-- Opening Marker --

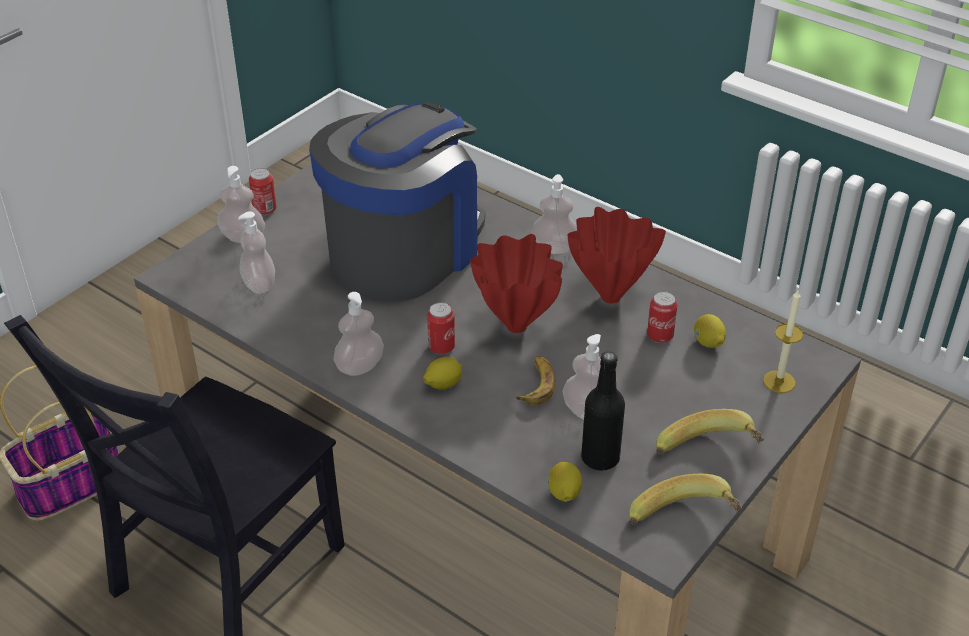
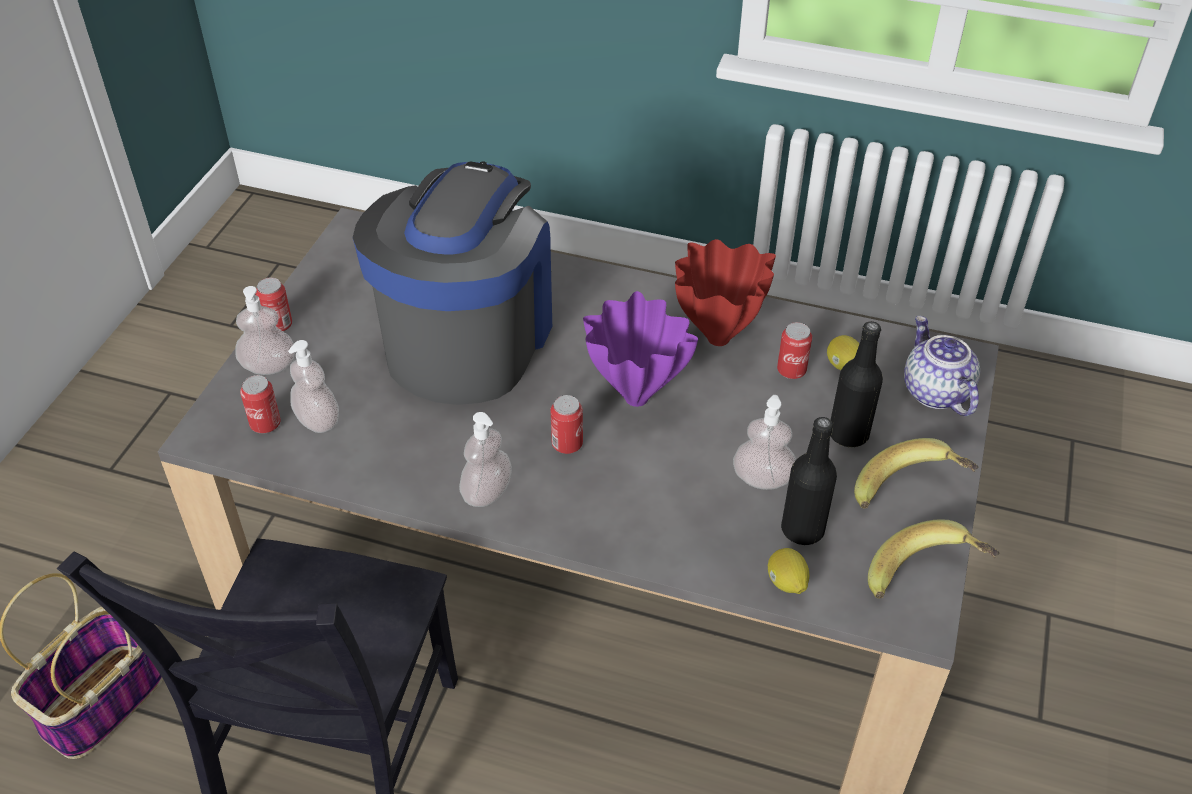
camera: 20 degrees left, 5 degrees up
(219, 277) = (265, 424): none -> can
(443, 384) = (591, 489): lemon -> none
(515, 325) = (634, 397): red vase -> purple vase
(536, 384) = (692, 461): banana -> none
(554, 248) = (630, 295): soap dispenser -> none
(682, 396) = (848, 434): none -> black bottle
(779, 381) = (934, 391): candle -> teapot

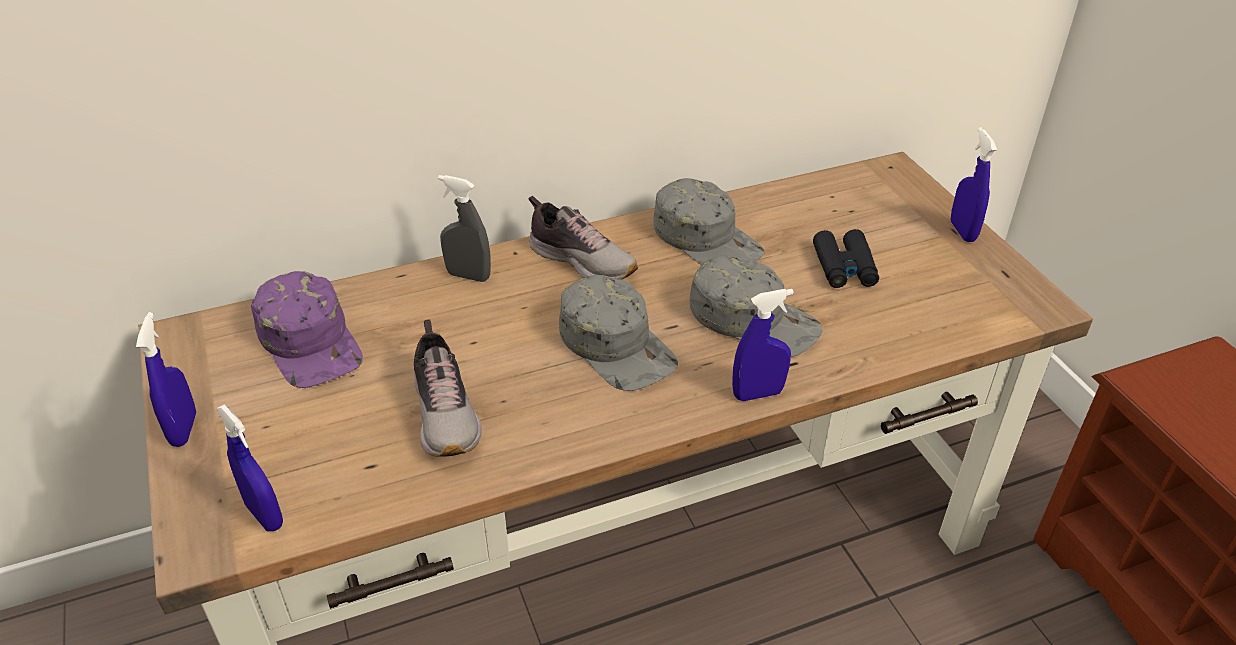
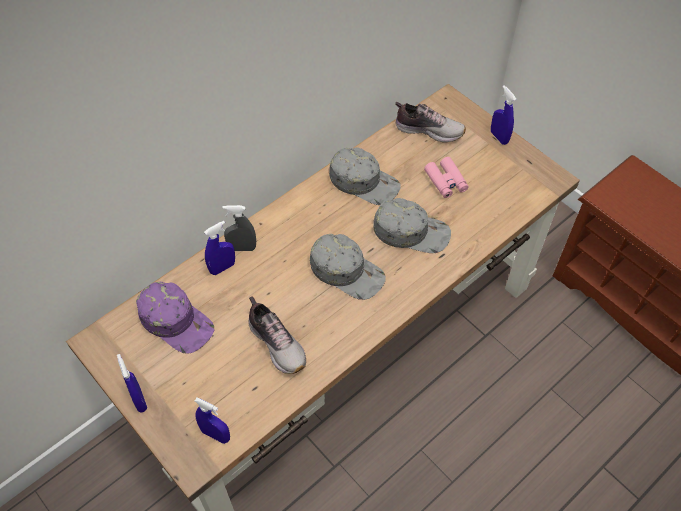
camera: 20 degrees left, 15 degrees up
(582, 261) = (302, 218): shoe -> shoe (428, 130)
(758, 394) = (432, 280): blue spray bottle -> blue spray bottle (222, 268)
(844, 267) = (446, 181): black binoculars -> pink binoculars

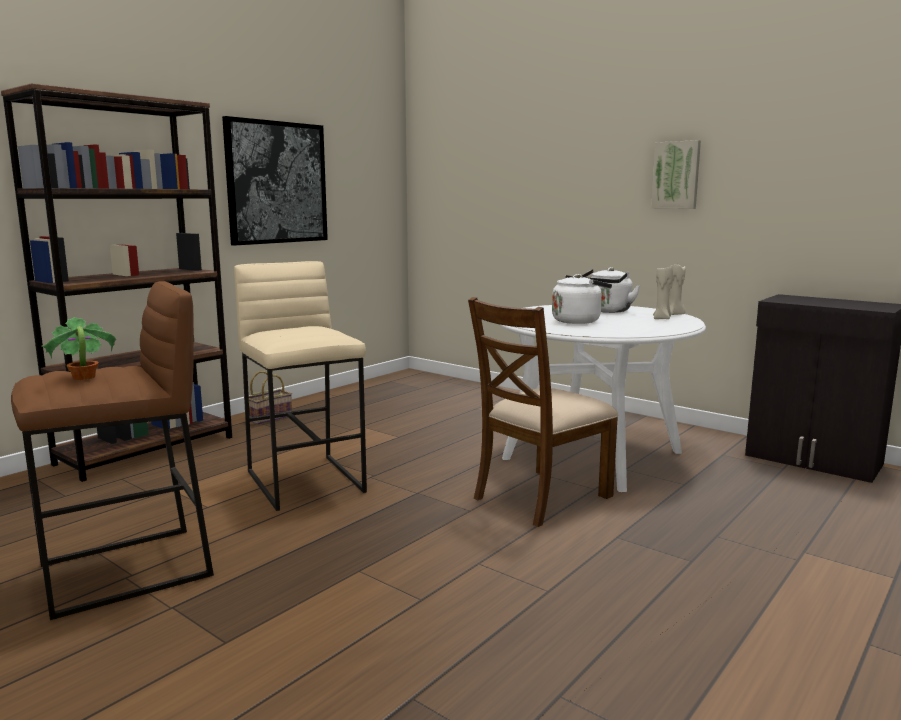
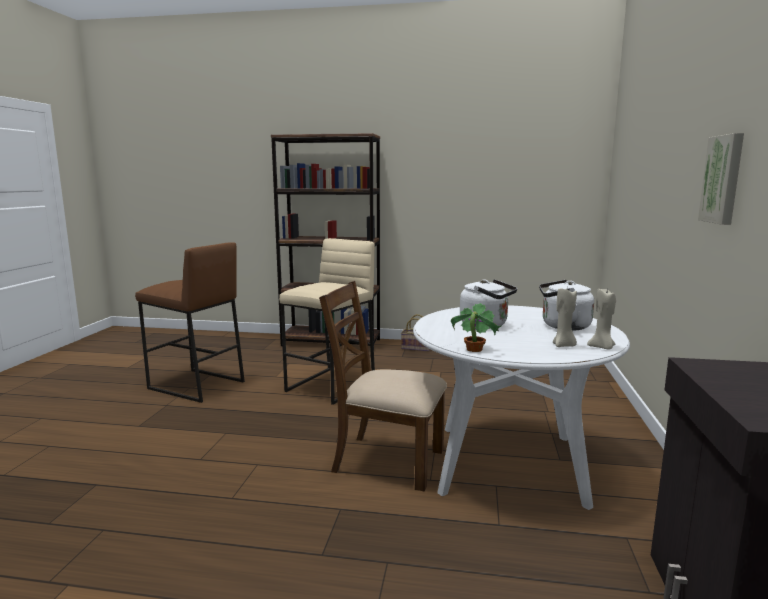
camera: 60 degrees right, 0 degrees up
(83, 377) = (173, 283): potted plant -> potted plant (473, 349)
(277, 183) = (459, 182): picture -> none

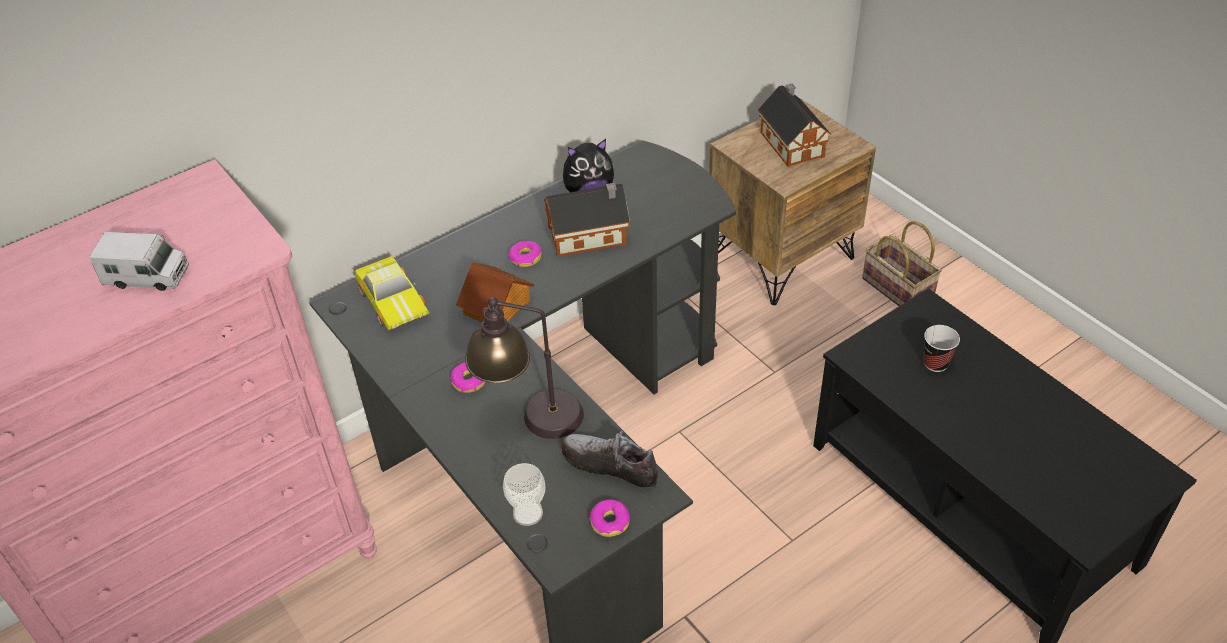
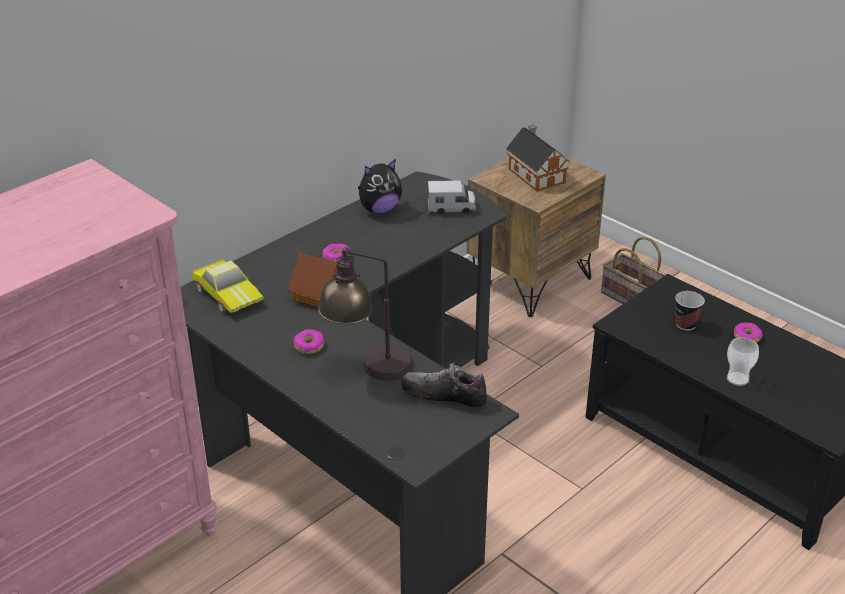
camera: 10 degrees left, 10 degrees down
(147, 277) = (57, 237): toy truck -> toy truck (451, 208)
(528, 513) = (382, 433): cup -> cup (737, 379)
(590, 235) = (388, 238): toy house -> none
(610, 522) = (453, 433): donut -> donut (747, 337)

-- Closing Marker --

▶ _Directions for this task_
All the material above must be copied exactly, and no picture belongs in the copy.

▶ _Result_
camera: 20 degrees left, 5 degrees up
(219, 277) = (265, 424): none -> can
(443, 384) = (591, 489): lemon -> none
(515, 325) = (634, 397): red vase -> purple vase
(536, 384) = (692, 461): banana -> none
(554, 248) = (630, 295): soap dispenser -> none
(682, 396) = (848, 434): none -> black bottle
(779, 381) = (934, 391): candle -> teapot

camera: 20 degrees left, 15 degrees up
(582, 261) = (302, 218): shoe -> shoe (428, 130)
(758, 394) = (432, 280): blue spray bottle -> blue spray bottle (222, 268)
(844, 267) = (446, 181): black binoculars -> pink binoculars

camera: 60 degrees right, 0 degrees up
(83, 377) = (173, 283): potted plant -> potted plant (473, 349)
(277, 183) = (459, 182): picture -> none

camera: 10 degrees left, 10 degrees down
(147, 277) = (57, 237): toy truck -> toy truck (451, 208)
(528, 513) = (382, 433): cup -> cup (737, 379)
(590, 235) = (388, 238): toy house -> none
(610, 522) = (453, 433): donut -> donut (747, 337)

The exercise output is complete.